Qui ne se souvient pas que l’Iran, en date du 21 juin, lors du mondial de 1998, avait rencontré les USA alors même que la belligérance était effective entre les deux pays ? Qui ne se souvient pas que dès le tirage au sort, la Fifa avait décrété que cette troisième rencontre du groupe F sera celle « de la fraternité » alors qu’au même moment, le comité d’organisation s’était empressé de demander à classer ce match à haut risque en termes de sécurité ? Comme pour dire qu’on veut souvent faire supporter au football un poids qui n’est pas le sien.

Et comme l’histoire se répète toujours, il y a lieu de croire que jamais la Fifa n’osera lever le petit doigt sur la « super-puissance » mondiale. Mais quel que soit le bout par lequel on prendrait la chose, il est une constance qui se dégage : une frénésie certaine est observée dans le monde du Football depuis l’enlèvement de Nicolas Maduro, président élu du Venezuela, un pays souverain, sur ordre d’un président d’une autre Nation, sous un prétexte que chacun pourrait interpréter à sa guise. Pour autant le bombardement unilatéral du Venezuela et l’enlèvement de son président constituent, pour de nombreux observateurs une violation flagrante des principes de paix prônés par le sport.

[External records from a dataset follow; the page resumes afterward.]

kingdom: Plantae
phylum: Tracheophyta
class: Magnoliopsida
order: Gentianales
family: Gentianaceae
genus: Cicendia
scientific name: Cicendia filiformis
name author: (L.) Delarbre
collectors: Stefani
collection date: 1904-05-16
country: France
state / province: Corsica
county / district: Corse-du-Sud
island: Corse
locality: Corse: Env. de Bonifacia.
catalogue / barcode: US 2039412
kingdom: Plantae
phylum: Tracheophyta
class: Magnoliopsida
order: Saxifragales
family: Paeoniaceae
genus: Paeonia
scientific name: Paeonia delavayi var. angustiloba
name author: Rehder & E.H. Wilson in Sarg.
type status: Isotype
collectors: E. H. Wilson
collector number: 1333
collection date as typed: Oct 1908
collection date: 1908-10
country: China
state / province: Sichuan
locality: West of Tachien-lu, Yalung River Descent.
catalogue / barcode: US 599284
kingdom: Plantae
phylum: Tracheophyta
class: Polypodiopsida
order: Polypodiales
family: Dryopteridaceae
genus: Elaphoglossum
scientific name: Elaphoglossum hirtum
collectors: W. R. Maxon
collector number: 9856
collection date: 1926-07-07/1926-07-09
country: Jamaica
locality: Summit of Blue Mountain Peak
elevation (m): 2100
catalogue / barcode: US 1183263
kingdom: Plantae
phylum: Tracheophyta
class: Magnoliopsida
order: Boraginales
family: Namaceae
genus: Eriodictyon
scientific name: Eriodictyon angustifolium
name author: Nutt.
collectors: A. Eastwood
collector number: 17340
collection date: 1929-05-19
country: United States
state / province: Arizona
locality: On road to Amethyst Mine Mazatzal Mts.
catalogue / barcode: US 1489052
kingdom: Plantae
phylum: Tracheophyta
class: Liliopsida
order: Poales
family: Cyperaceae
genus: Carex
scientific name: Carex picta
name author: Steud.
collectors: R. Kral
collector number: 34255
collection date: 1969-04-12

A moins que ne soit appliquée la politique du « Deux poids, deux mesures », le débat fait rage aussi bien dans les chancelleries que dans les réseaux sociaux. Si les USA conservent l’organisation du mondial malgré l’invasion d’un pays souverain, la Fifa sera accusée d’une partialité totale.

Face à cette situation, le risque de boycott par plusieurs nations, plane : c’est le cas de la Chine, de l’Iran et certains pays d’Amérique latine qui pourraient décider de ne pas fouler le sol américain lors de la Coupe du monde. Mais la Fifa pourra-t-elle risquer de cracher sur les dollars de droits TV qui sont en jeu ? Quand le sport est considéré comme arme politique. En tout cas, on ne perd rien à attendre.